==== Task inputs ====

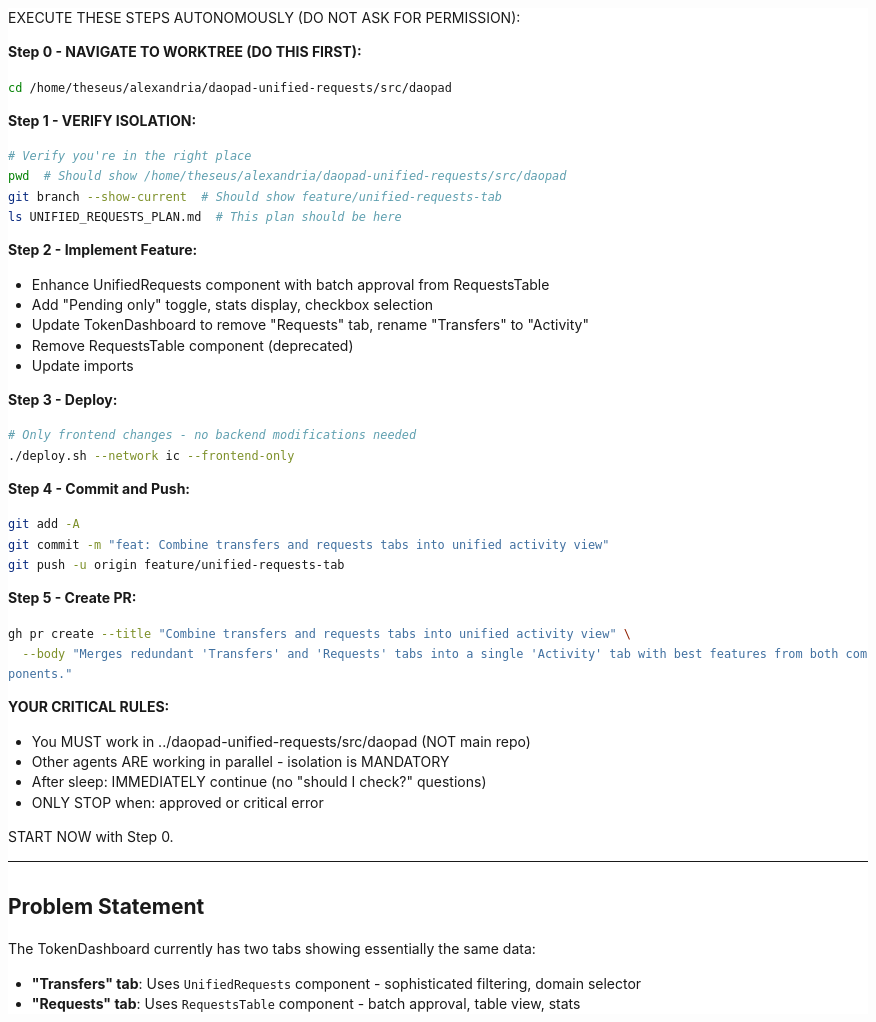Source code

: EXECUTE THESE STEPS AUTONOMOUSLY (DO NOT ASK FOR PERMISSION):

**Step 0 - NAVIGATE TO WORKTREE (DO THIS FIRST):**
```bash
cd /home/theseus/alexandria/daopad-unified-requests/src/daopad
```

**Step 1 - VERIFY ISOLATION:**
```bash
# Verify you're in the right place
pwd  # Should show /home/theseus/alexandria/daopad-unified-requests/src/daopad
git branch --show-current  # Should show feature/unified-requests-tab
ls UNIFIED_REQUESTS_PLAN.md  # This plan should be here
```

**Step 2 - Implement Feature:**
- Enhance UnifiedRequests component with batch approval from RequestsTable
- Add "Pending only" toggle, stats display, checkbox selection
- Update TokenDashboard to remove "Requests" tab, rename "Transfers" to "Activity"
- Remove RequestsTable component (deprecated)
- Update imports

**Step 3 - Deploy:**
```bash
# Only frontend changes - no backend modifications needed
./deploy.sh --network ic --frontend-only
```

**Step 4 - Commit and Push:**
```bash
git add -A
git commit -m "feat: Combine transfers and requests tabs into unified activity view"
git push -u origin feature/unified-requests-tab
```

**Step 5 - Create PR:**
```bash
gh pr create --title "Combine transfers and requests tabs into unified activity view" \
  --body "Merges redundant 'Transfers' and 'Requests' tabs into a single 'Activity' tab with best features from both components."
```

**YOUR CRITICAL RULES:**
- You MUST work in ../daopad-unified-requests/src/daopad (NOT main repo)
- Other agents ARE working in parallel - isolation is MANDATORY
- After sleep: IMMEDIATELY continue (no "should I check?" questions)
- ONLY STOP when: approved or critical error

START NOW with Step 0.

---

## Problem Statement

The TokenDashboard currently has two tabs showing essentially the same data:
- **"Transfers" tab**: Uses `UnifiedRequests` component - sophisticated filtering, domain selector
- **"Requests" tab**: Uses `RequestsTable` component - batch approval, table view, stats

====

### Problem
Only an exact copy of the records, free of images, belongs in the answer.

### Task answer
Source code

: EXECUTE THESE STEPS AUTONOMOUSLY (DO NOT ASK FOR PERMISSION):

**Step 0 - NAVIGATE TO WORKTREE (DO THIS FIRST):**
```bash
cd /home/theseus/alexandria/daopad-unified-requests/src/daopad
```

**Step 1 - VERIFY ISOLATION:**
```bash
# Verify you're in the right place
pwd  # Should show /home/theseus/alexandria/daopad-unified-requests/src/daopad
git branch --show-current  # Should show feature/unified-requests-tab
ls UNIFIED_REQUESTS_PLAN.md  # This plan should be here
```

**Step 2 - Implement Feature:**
- Enhance UnifiedRequests component with batch approval from RequestsTable
- Add "Pending only" toggle, stats display, checkbox selection
- Update TokenDashboard to remove "Requests" tab, rename "Transfers" to "Activity"
- Remove RequestsTable component (deprecated)
- Update imports

**Step 3 - Deploy:**
```bash
# Only frontend changes - no backend modifications needed
./deploy.sh --network ic --frontend-only
```

**Step 4 - Commit and Push:**
```bash
git add -A
git commit -m "feat: Combine transfers and requests tabs into unified activity view"
git push -u origin feature/unified-requests-tab
```

**Step 5 - Create PR:**
```bash
gh pr create --title "Combine transfers and requests tabs into unified activity view" \
  --body "Merges redundant 'Transfers' and 'Requests' tabs into a single 'Activity' tab with best features from both components."
```

**YOUR CRITICAL RULES:**
- You MUST work in ../daopad-unified-requests/src/daopad (NOT main repo)
- Other agents ARE working in parallel - isolation is MANDATORY
- After sleep: IMMEDIATELY continue (no "should I check?" questions)
- ONLY STOP when: approved or critical error

START NOW with Step 0.

---

## Problem Statement

The TokenDashboard currently has two tabs showing essentially the same data:
- **"Transfers" tab**: Uses `UnifiedRequests` component - sophisticated filtering, domain selector
- **"Requests" tab**: Uses `RequestsTable` component - batch approval, table view, stats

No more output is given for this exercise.